最近、道やスーパーで人とすれ違うとき、「あれ?」と違和感を覚えることが時々あります。どうしてなのか考えてみると、大体はすれ違った人がマスクをしていなかったとき。そんなにすれ違う人をまじまじと眺めるわけではないのに、それでも”鼻から下の表情”を何となく思い出したときに顔全体が見えたから違和感を覚えたのです。
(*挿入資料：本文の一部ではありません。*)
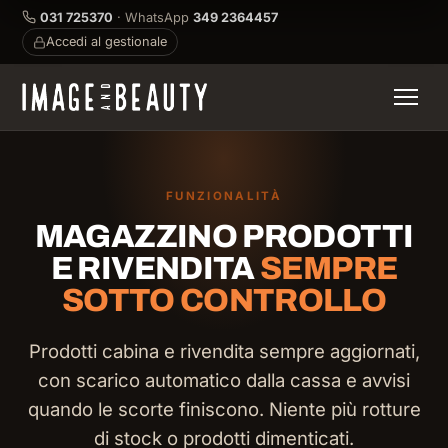
031 725370
· WhatsApp
349 2364457
Accedi al gestionale
FUNZIONALITÀ
MAGAZZINO PRODOTTI
E RIVENDITA
SEMPRE
SOTTO CONTROLLO
Prodotti cabina e rivendita sempre aggiornati,
con scarico automatico dalla cassa e avvisi
quando le scorte finiscono. Niente più rotture
di stock o prodotti dimenticati.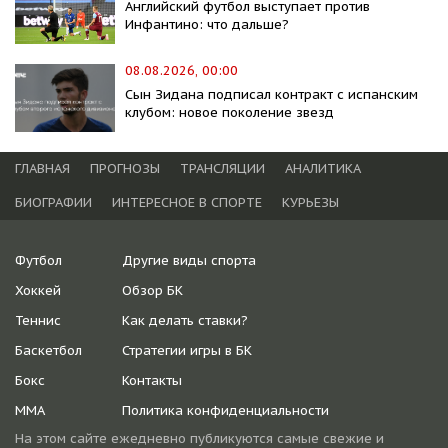
Английский футбол выступает против
Инфантино: что дальше?
08.08.2026, 00:00
Сын Зидана подписал контракт с испанским
клубом: новое поколение звезд
ГЛАВНАЯ
ПРОГНОЗЫ
ТРАНСЛЯЦИИ
АНАЛИТИКА
БИОГРАФИИ
ИНТЕРЕСНОЕ В СПОРТЕ
КУРЬЕЗЫ
Футбол
Другие виды спорта
Хоккей
Обзор БК
Теннис
Как делать ставки?
Баскетбол
Стратегии игры в БК
Бокс
Контакты
ММА
Политика конфиденциальности
На этом сайте ежедневно публикуются самые свежие и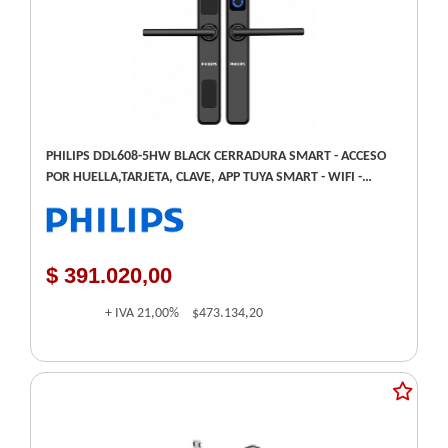
PHILIPS DDL608-5HW BLACK CERRADURA SMART - ACCESO
POR HUELLA,TARJETA, CLAVE, APP TUYA SMART - WIFI -
DISEÑO DELGADO(43MM) - IP65 - REQUIERE 4 PILAS AA
$ 391.020,00
+ IVA
21,00%
$473.134,20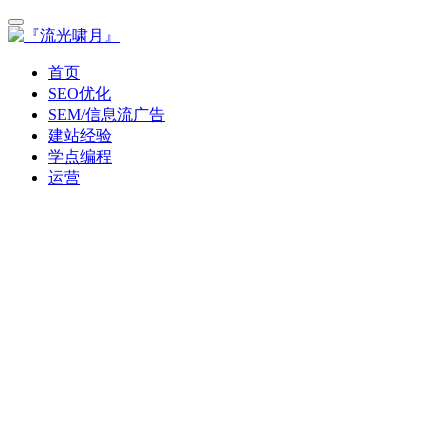
首页
SEO优化
SEM/信息流广告
建站经验
学点编程
运营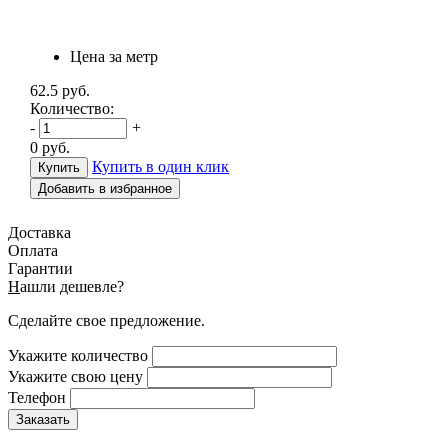
Цена за метр
62.5
руб.
Количество:
-
+
0
руб.
Купить в один клик
Добавить в избранное
Доставка
Оплата
Гарантии
Н
ашли дешевле?
Сделайте свое предложение.
Укажите количество
Укажите свою цену
Телефон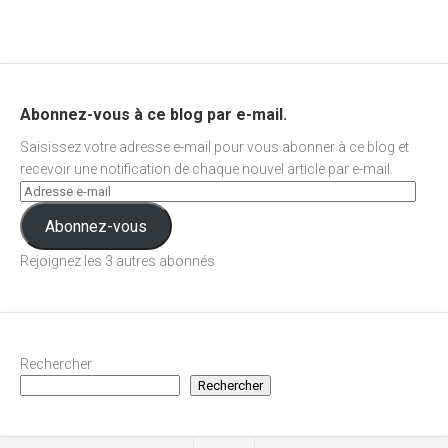
Abonnez-vous à ce blog par e-mail.
Saisissez votre adresse e-mail pour vous abonner à ce blog et
recevoir une notification de chaque nouvel article par e-mail.
Abonnez-vous
Rejoignez les 3 autres abonnés
Rechercher
Rechercher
不思議な世の中になりました。あれだけ異様に感じていた市中マスク姿の老若男女・・・不織布マスクであってもウレタンや布製であっても、それをしている方が自然で違和感がない。むしろしていない方が「何かおかしい」と感じてしまう。そんな時代になってしまったなんて。

先日スーパーの駐車場でチロルチョコレートを食べたら少し溶けていて手にチョコが付いて汚れてしまいました。トイレで手を洗おうと車を降りて歩き出したところでマスクをしていないことにハタと気付きました。歩きながら、「あれ、何か変だぞ。何かが足りないぞ」と感じたのです。慌てて車に戻りましたが、口の周りにもチョコが付いているのでマスクはめたらマスクが汚れてしまう・・・結局、持っていたハンカチで手を拭いてチョコの付いたハンカチを恨めしそうに眺めながらそのまま駐車場を離れました。夢の中で、家を出てきてしばらく普通に歩いていたら、皆が自分を見るので「知り合いだったかな」と考えた瞬間に自分がマスクをしていないことに気付いて大慌てしたことがあります。日常で自宅以外では無意識のうちに常にマスクをしているもので、逆に外したままでも気付かなくなってしまっているのです。もはやマスクは顔の一部、かな。

再び地獄の夏が近づきました。さすがにマスクして生活する夏は苦痛です。でも、とか云いながらおそらく昨年の今頃より明らかに慣れてしまうはずです。だってほぼ皮膚の一部に化生してしまおうとしているのだから。